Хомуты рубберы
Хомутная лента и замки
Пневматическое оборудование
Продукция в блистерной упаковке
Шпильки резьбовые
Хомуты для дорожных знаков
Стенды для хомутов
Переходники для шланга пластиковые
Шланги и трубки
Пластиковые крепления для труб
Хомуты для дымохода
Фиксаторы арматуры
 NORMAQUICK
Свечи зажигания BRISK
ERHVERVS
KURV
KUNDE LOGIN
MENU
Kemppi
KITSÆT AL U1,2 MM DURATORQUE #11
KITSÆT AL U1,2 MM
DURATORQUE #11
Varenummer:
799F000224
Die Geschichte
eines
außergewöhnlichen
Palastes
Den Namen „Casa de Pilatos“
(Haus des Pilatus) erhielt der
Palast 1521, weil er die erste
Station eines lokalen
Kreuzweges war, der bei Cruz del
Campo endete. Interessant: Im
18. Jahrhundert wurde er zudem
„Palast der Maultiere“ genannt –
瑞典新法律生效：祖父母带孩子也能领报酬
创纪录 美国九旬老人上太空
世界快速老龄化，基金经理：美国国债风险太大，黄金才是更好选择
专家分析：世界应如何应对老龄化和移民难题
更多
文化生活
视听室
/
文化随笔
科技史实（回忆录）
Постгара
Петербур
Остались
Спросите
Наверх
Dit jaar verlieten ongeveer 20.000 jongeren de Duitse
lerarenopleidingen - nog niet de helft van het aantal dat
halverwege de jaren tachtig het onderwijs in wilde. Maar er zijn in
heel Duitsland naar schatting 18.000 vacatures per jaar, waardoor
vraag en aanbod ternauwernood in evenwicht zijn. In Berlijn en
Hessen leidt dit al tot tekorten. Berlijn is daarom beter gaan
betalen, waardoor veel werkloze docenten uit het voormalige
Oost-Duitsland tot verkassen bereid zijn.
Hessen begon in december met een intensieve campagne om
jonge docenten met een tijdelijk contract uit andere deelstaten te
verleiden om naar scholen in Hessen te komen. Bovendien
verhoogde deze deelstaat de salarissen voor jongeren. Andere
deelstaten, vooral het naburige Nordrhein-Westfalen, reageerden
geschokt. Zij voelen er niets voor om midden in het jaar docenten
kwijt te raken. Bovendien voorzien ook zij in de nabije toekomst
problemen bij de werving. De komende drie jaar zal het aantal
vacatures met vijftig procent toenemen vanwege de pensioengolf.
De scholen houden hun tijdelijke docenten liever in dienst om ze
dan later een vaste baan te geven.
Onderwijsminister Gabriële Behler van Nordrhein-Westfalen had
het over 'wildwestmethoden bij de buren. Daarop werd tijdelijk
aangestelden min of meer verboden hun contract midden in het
□ □ □
*Problem statement*.
Reproduce every line of the material above verbatim, keeping the original order and line breaks.

*Response to this task*.
Хомуты рубберы
Хомутная лента и замки
Пневматическое оборудование
Продукция в блистерной упаковке
Шпильки резьбовые
Хомуты для дорожных знаков
Стенды для хомутов
Переходники для шланга пластиковые
Шланги и трубки
Пластиковые крепления для труб
Хомуты для дымохода
Фиксаторы арматуры
 NORMAQUICK
Свечи зажигания BRISK
ERHVERVS
KURV
KUNDE LOGIN
MENU
Kemppi
KITSÆT AL U1,2 MM DURATORQUE #11
KITSÆT AL U1,2 MM
DURATORQUE #11
Varenummer:
799F000224
Die Geschichte
eines
außergewöhnlichen
Palastes
Den Namen „Casa de Pilatos“
(Haus des Pilatus) erhielt der
Palast 1521, weil er die erste
Station eines lokalen
Kreuzweges war, der bei Cruz del
Campo endete. Interessant: Im
18. Jahrhundert wurde er zudem
„Palast der Maultiere“ genannt –
瑞典新法律生效：祖父母带孩子也能领报酬
创纪录 美国九旬老人上太空
世界快速老龄化，基金经理：美国国债风险太大，黄金才是更好选择
专家分析：世界应如何应对老龄化和移民难题
更多
文化生活
视听室
/
文化随笔
科技史实（回忆录）
Постгара
Петербур
Остались
Спросите
Наверх
Dit jaar verlieten ongeveer 20.000 jongeren de Duitse
lerarenopleidingen - nog niet de helft van het aantal dat
halverwege de jaren tachtig het onderwijs in wilde. Maar er zijn in
heel Duitsland naar schatting 18.000 vacatures per jaar, waardoor
vraag en aanbod ternauwernood in evenwicht zijn. In Berlijn en
Hessen leidt dit al tot tekorten. Berlijn is daarom beter gaan
betalen, waardoor veel werkloze docenten uit het voormalige
Oost-Duitsland tot verkassen bereid zijn.
Hessen begon in december met een intensieve campagne om
jonge docenten met een tijdelijk contract uit andere deelstaten te
verleiden om naar scholen in Hessen te komen. Bovendien
verhoogde deze deelstaat de salarissen voor jongeren. Andere
deelstaten, vooral het naburige Nordrhein-Westfalen, reageerden
geschokt. Zij voelen er niets voor om midden in het jaar docenten
kwijt te raken. Bovendien voorzien ook zij in de nabije toekomst
problemen bij de werving. De komende drie jaar zal het aantal
vacatures met vijftig procent toenemen vanwege de pensioengolf.
De scholen houden hun tijdelijke docenten liever in dienst om ze
dan later een vaste baan te geven.
Onderwijsminister Gabriële Behler van Nordrhein-Westfalen had
het over 'wildwestmethoden bij de buren. Daarop werd tijdelijk
aangestelden min of meer verboden hun contract midden in het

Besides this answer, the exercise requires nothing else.